KBS WORLD「国楽の世界へ」は、先週水曜日(11/23)に文化的なキーワードに基づく韓国文化シリーズとして、<平安道と黄海道を合わせた西道(ソド)地域>に関連した3曲を紹介した。
始めに、朝鮮時代の平安道地域差別として、農民反乱 「洪景来(홍경래)の乱」(1811年)について次のように紹介された。
・人は、自然や周辺情勢の影響で、地域特有の文化や行動を育てた。戦いを好むとか芸術を好む地域など類別された。それは地域の結束になったし、誤解や差別・対立の原因にもなった。朝鮮時代に、現在の半島北部にある平安道地域の人々は、王朝から差別を受けた。その理由の正確な記録はないが、暗黙に、その地域の人が朝廷の要職に就くのを嫌った。両斑階層は、その地域との婚姻もなかった。当時、洪景来を中心にした大規模な農民の反乱「洪景来の乱」があった。日頃の不満が積もった結果だった。一般の民は、ただ歌で恨みをなだめた。
・北部、平安道と黄海道の「西道地域」では、若干鼻声を交えて歌う。愛と別れの歌にも、深い悲しみや喜びが感じられる。

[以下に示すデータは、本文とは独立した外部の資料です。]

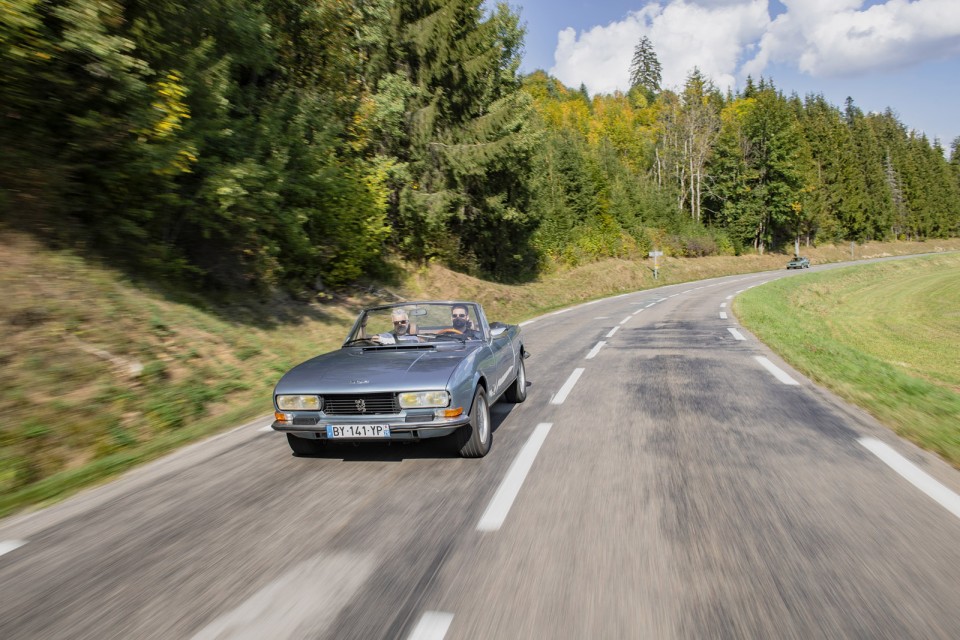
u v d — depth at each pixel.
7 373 5.83
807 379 7.93
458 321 5.97
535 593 2.66
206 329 9.52
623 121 93.69
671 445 5.02
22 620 2.59
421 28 22.64
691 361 9.83
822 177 84.75
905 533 3.17
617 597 2.60
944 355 19.34
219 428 6.50
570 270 41.16
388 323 6.05
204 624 2.50
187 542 3.41
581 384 8.16
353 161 17.53
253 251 13.38
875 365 9.14
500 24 26.84
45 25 7.36
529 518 3.55
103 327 7.47
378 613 2.54
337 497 4.07
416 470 4.60
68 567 3.14
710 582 2.71
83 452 5.64
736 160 68.31
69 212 9.16
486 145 24.59
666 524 3.38
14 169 8.04
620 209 56.16
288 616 2.54
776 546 3.06
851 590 2.60
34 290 7.15
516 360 7.09
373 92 20.09
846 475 4.12
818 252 79.56
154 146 8.55
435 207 22.72
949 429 5.16
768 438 5.13
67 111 8.30
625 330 15.49
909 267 65.50
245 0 11.20
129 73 8.16
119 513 3.96
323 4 14.66
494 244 30.59
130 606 2.68
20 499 4.31
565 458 4.76
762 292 29.36
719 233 67.81
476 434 4.74
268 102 13.17
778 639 2.26
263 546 3.31
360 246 16.75
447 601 2.62
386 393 4.47
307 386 4.64
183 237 11.84
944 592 2.56
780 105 70.81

▼ 悲しみで満ちた歌の意の「愁心歌(수심가)」を聴く。哀調を帯びた長いトーンで訴えるように歌う。大陸風か。
次に、「風具(풍구)」と呼ぶ、風を起す道具<鞴(ふいご)>について次のように紹介された。
・「風具」と呼ぶ、鞴(ふいご)は、扇風機のような形状で風を起こし、鍛冶屋で火を焚くときに使ったり、収穫の後、穀物を選別するときも使った。プングで風を起こし、穀物をゆっくり注ぐと、ほこりは飛ばされて、穀類だけが残る。また、かまどで火を焚くときも使った。
・北部の街、平壌は、中国へ向かう途中に位置し、人や物資も豊かな風光明媚な場所だった。当地で官職に就くのが、最高の安楽とされた。
▼ <平壌地域の豊かな環境が浮かぶ>風具の歌、「風具歌(풍구소리)」を聴く。洗練されて今様に歌う。
最後に、豊漁を願う漁民の船歌「延坪島難逢歌(연평도난봉가)」について次のように紹介された。
・黄海道は、イシモチが有名で、イシモチが集まりだすと、その鳴き声で眠れないほどだったという。船乗りには、どんなに興が沸いたことか。また、船を待つ家族もなんと幸せだったかうかがわれる。
・仁川の延坪島で歌われる西道地域の民謡舟歌に「延坪島難逢歌」がある。曲名は、「難逢」という者の名から付けられたというが、今の歌詞は彼の名と関係ないという。<カニのこうらに乗って釣りをしに行く> などという歌詞が大変面白い。
▼ 延坪島がある西道地域の民謡舟歌の「延坪島難逢歌」を聴く。軽やかな歌声。ちょっと楽天的に洗練して歌う。